The following year, the Encounter was held in the city of Mar del Plata, in the Buenos Aires province, which was governed by Daniel Scioli. The location facilitated the concentration of many more people and we carried out one of the largest marches that took a tour of the whole tourist city. For the first time, the operation of the repressive forces was fierce and became apparent and more hostile towards the end of the march when the protesters were brutally attacked. In complicity with a neo-Nazi group, “the cathedral became a police station”, introducing a mentality -which intensified during the government of Cambiemos party- of “hunting” in the massive spaces to faciliate the dispersion of movement and introduce fear to curb the participation of others.

The first “Ni Una Menos” and multitudinous marches saying a collective “Enough”, motivated us to hold the 31st Encounter in Rosario, which was a key meeting until this moment and which showed us with certainty that we could continue to grow. We knew that transition processes have their time but we collectively accepted the challenge that in less than two years it would be massive. With the proposal to continue sharing our popular views of the Encounters we conducted a workshop with the comrades of the Moreno Neighborhood as well as with feminist journalists to reflect on the image that media corporations made about us and to conspire together on the alternatives.

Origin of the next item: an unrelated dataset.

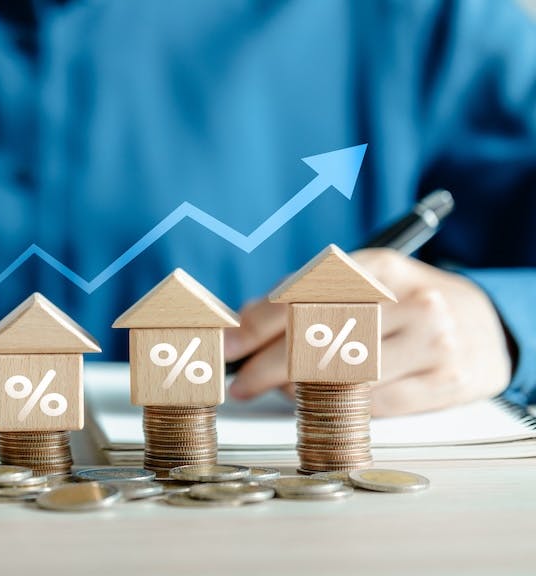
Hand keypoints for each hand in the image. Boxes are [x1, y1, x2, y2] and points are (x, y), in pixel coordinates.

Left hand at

The 32nd Encounter was held in the northwest of the country, in Chaco. Women shared the repeated stories of violence without any institutional qualms, seeking the support of their international comrades. We met with Miriam Miranda from Honduras, who took advantage of the Encounter to denounce the situation facing the land defenders in Central America and on that occasion, we learned how elections change our goals. Like how friendly Domingo Peppo’s government behaved, it welcomed women with open arms -something contrary to its daily mistreatment of its citizens- so that there was no institutional repression on his part. However, towards the end, we were caught in a moment of violence from “citizens” against the fellow comrades who were organizing to return. We were able to see that opposition parties controlled people to incite chaos. Also, at the end of this meeting, we received the news that Santiago Maldonado’s body had been found after months of confusion after a fierce repression in defense of Indigenous Mapuche land.

The well-known violence of the Gendarmerie in the Mapuche territories and the murder of Santiago Maldonado and Rafael Nahuel transformed into the 33rd Encounter in Trelew, in support of and accompaniment to the Indigenous sisters that we had not seen until then. Discussions over the self-determination of people, construction of autonomy and the need for anti-colonial reflections enabled a proposal that is central this year, i.e., “We are plurinational”. Discussing about nations and border violence is like abolishing one of the oldest impositions of the heteropatriarchy. A way to continue moving forward.